Search the entries below for the string "left" and copy the lines that hold it.

Records from a data collection:
☆ ☆ ☆ ☆ ☆
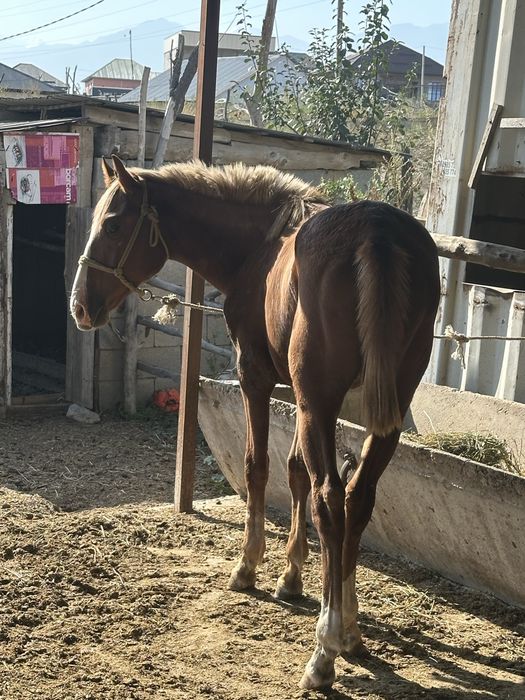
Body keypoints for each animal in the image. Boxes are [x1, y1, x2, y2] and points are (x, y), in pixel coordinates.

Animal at [71, 155, 440, 690]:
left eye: (114, 225)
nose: (80, 307)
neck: (258, 248)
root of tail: (378, 231)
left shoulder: (259, 380)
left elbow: (259, 467)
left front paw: (248, 566)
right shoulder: (308, 400)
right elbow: (295, 473)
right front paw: (291, 577)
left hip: (319, 402)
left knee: (331, 501)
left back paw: (324, 652)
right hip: (377, 414)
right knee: (356, 498)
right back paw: (349, 631)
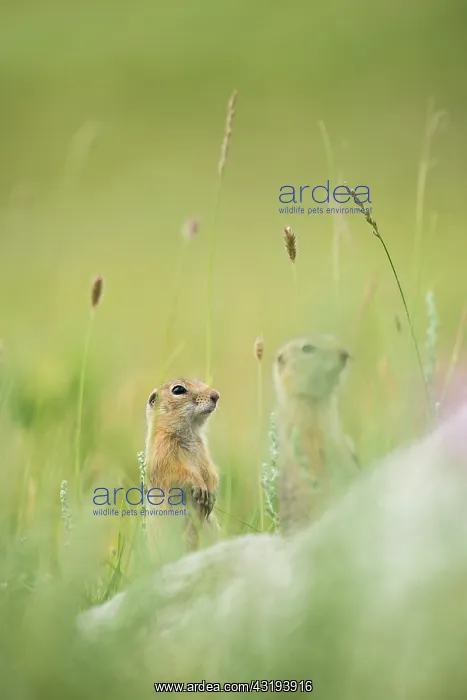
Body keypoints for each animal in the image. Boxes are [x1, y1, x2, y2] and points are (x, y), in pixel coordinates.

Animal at [145, 378, 220, 551]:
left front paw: (211, 493)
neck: (190, 432)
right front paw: (201, 488)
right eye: (178, 390)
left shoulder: (203, 452)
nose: (216, 395)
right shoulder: (163, 451)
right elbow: (177, 473)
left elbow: (210, 471)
☆ ☆ ☆ ☆ ☆
→ EXERCISE SOLUTION
left eye: (114, 225)
left shoulder: (259, 380)
left elbow: (259, 467)
left front paw: (248, 566)
left hip: (319, 402)
left knee: (331, 501)
left back paw: (324, 652)
left front paw: (211, 493)
left shoulder: (203, 452)
left elbow: (210, 471)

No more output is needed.